By Timothee de Fombelle
Illustrated by Francois Place and translated by Sarah Ardizzone
Candlewick Press, 2009
$17.99, ages 9-12 , 384 pages
Toby Lolness, a nimble boy no taller than a crumb, flees the hatred of his people in this fast-paced Lilliputian adventure set in the branches of an oak tree.
At 7 years old, Toby is exiled with his parents, Maya and Sim, from the top of the Tree to the Low Branches, when Sim, a great scientist, refuses to share an invention that would speed up development on the Tree.
Sim is convinced his invention, a black box that converts the Tree's sap into energy, would be abused by weevil breeder Joe Mitch, who is tunneling out the Tree's trunk and digging out huge housing projects into the branches.
He maintains removing sap to power projects would put the Tree in peril. But his neighbors, who aren't convinced the Tree is alive, see his refusal to share his discovery as an impediment to progress and the Tree's council, increasingly under Mitch's thumb, sends the Lolness family to the Land of Onessa.

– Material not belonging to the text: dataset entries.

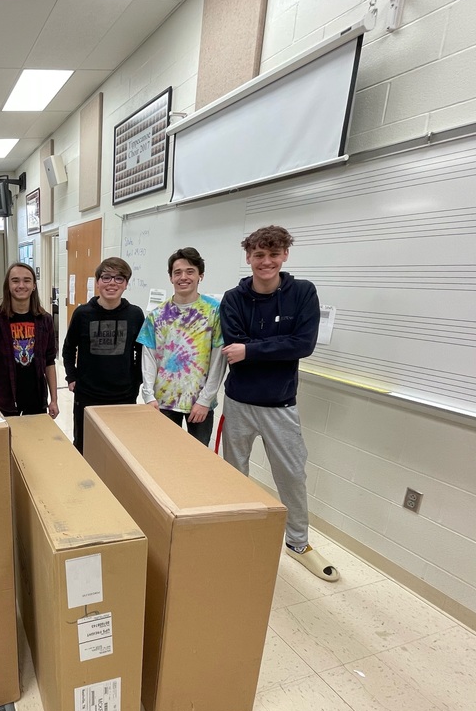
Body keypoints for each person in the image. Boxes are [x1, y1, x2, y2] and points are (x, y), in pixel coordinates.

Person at [219, 225, 339, 581]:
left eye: (273, 254)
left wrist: (251, 350)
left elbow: (303, 345)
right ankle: (236, 531)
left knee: (292, 475)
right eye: (259, 255)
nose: (266, 262)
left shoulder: (303, 293)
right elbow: (232, 346)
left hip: (280, 404)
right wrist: (272, 346)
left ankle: (298, 543)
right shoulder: (233, 298)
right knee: (233, 472)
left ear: (285, 255)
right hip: (238, 401)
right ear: (248, 258)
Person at [137, 247, 224, 447]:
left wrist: (205, 399)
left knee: (197, 459)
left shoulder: (215, 312)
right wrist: (148, 396)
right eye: (177, 272)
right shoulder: (157, 315)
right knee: (163, 456)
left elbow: (219, 359)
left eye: (190, 271)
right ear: (170, 277)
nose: (183, 277)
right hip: (163, 402)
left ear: (200, 275)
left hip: (200, 404)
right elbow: (148, 358)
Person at [62, 256, 144, 453]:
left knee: (120, 448)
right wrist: (71, 376)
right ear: (98, 282)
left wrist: (137, 383)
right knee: (84, 445)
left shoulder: (135, 314)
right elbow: (68, 347)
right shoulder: (83, 313)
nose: (112, 283)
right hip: (88, 394)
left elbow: (142, 353)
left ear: (126, 284)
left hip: (123, 395)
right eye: (106, 278)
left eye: (119, 278)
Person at [0, 262, 59, 418]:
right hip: (4, 400)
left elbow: (50, 361)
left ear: (34, 285)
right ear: (8, 285)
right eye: (15, 280)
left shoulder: (44, 319)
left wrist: (54, 399)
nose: (21, 285)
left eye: (26, 280)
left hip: (36, 400)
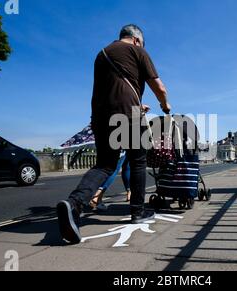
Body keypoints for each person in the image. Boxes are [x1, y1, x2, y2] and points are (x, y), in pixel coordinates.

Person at [57, 24, 171, 244]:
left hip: (100, 117)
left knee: (105, 165)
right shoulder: (138, 51)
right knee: (138, 160)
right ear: (137, 40)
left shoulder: (101, 54)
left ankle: (74, 205)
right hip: (129, 115)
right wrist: (165, 105)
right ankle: (137, 212)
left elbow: (113, 89)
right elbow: (160, 87)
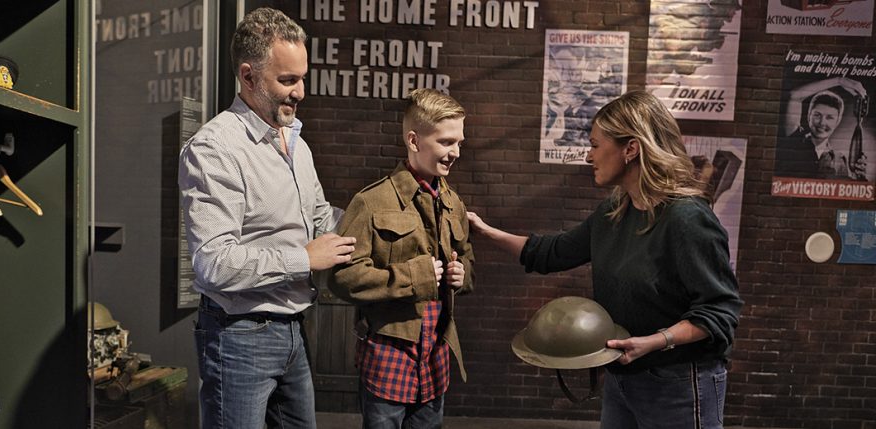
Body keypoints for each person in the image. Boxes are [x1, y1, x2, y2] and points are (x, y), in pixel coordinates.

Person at [468, 90, 743, 429]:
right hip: (623, 378)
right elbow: (550, 253)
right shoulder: (614, 213)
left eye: (596, 145)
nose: (588, 156)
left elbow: (720, 312)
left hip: (678, 384)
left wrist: (654, 342)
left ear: (631, 148)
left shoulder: (687, 219)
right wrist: (485, 232)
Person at [178, 7, 356, 429]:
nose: (301, 92)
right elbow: (213, 263)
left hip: (294, 330)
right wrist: (303, 259)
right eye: (288, 80)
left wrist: (379, 222)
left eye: (302, 78)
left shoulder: (298, 144)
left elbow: (320, 219)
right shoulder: (213, 150)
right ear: (248, 76)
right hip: (238, 337)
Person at [321, 88, 474, 428]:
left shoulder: (454, 204)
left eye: (459, 143)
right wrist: (411, 278)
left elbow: (467, 261)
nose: (455, 153)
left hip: (436, 358)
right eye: (447, 142)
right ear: (414, 140)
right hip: (389, 359)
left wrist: (462, 276)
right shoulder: (371, 202)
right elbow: (342, 278)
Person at [775, 77, 868, 180]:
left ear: (837, 122)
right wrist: (839, 81)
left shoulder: (840, 160)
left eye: (829, 117)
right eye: (817, 115)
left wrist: (859, 178)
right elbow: (794, 96)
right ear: (808, 116)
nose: (822, 122)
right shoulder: (793, 137)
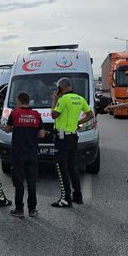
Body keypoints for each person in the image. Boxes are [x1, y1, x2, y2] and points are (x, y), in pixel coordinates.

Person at [50, 77, 94, 208]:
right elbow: (90, 114)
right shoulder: (80, 98)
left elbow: (53, 115)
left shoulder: (62, 99)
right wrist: (77, 123)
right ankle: (77, 196)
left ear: (60, 88)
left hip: (62, 139)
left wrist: (54, 99)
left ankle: (65, 199)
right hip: (73, 136)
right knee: (72, 167)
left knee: (61, 168)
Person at [4, 92, 45, 218]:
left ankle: (19, 209)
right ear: (29, 101)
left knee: (19, 182)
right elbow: (42, 134)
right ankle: (32, 209)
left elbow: (7, 129)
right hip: (32, 153)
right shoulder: (36, 115)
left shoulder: (14, 114)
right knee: (32, 182)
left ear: (19, 101)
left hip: (18, 154)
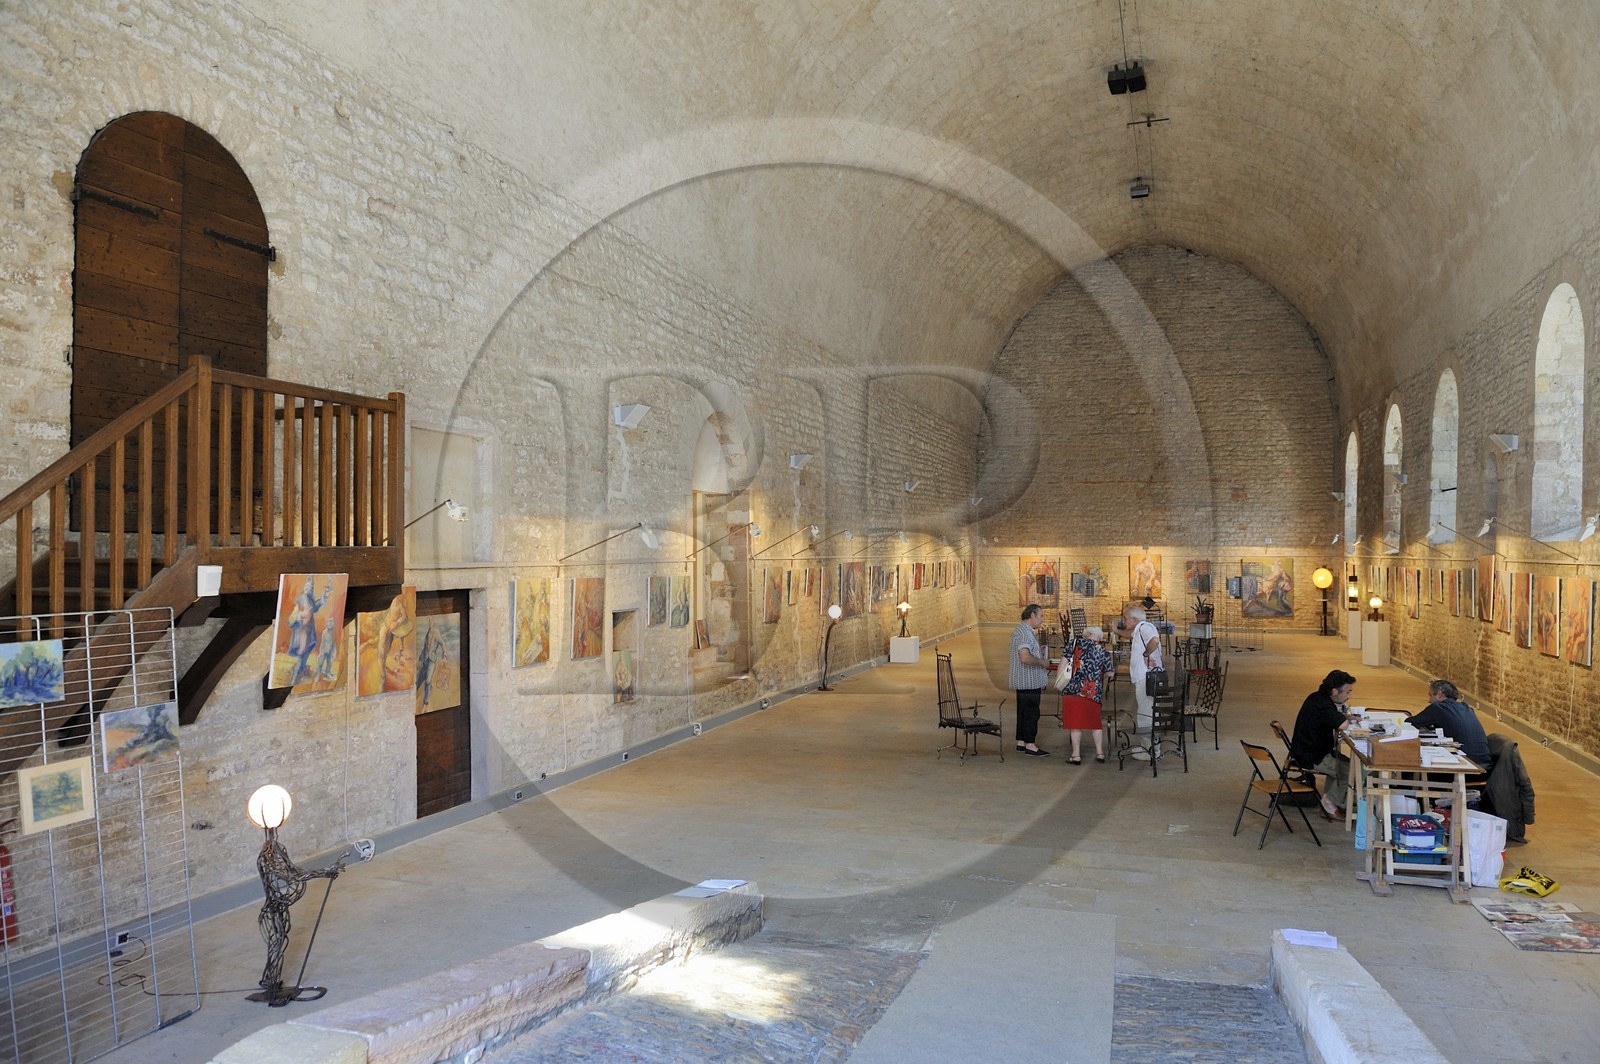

After several years in exile, however, the Lolness' are called back to the Treetop when Maya's mother dies. There, Sim's old friend Zef Clarac, the Treetop lawyer, hands Maya a rare, expensive Tree Stone, which belonged to her mother. The stone, though it has no powers, is the tree's treasure and would give absolute power to Mitch and his men if they got control over it.
Just as the Lolness family is about to leave for the Low Branches, Mitch and his men ambush them at Zef's house and demand the stone and Sim's black box. But thanks to Sim's quick wits, Toby, now 13, is able to slip out of Mitch's clutches with the stone, setting off a terrifying manhunt for Toby down the Tree.
With a bounty on his head and his parents in a dungeon in the Treetop, Toby flees for safety in the Low Branches, and along the way discovers the loyalties of old friends, is nearly fed to weevils, gets buried in a cave by snow, loses his dearest friend and falls from the Tree into the hands of the feared Grass People, who are believed to be planning an invasion of the Tree.
French playwright de Fombelle creates a fascinating, fun adventure while skillfully weaving in political commentary in this first book in a series translated from French. If your child loved the Littles or the Borrowers, they'll be enthralled by Toby's world and find it hard to wait for the next installment.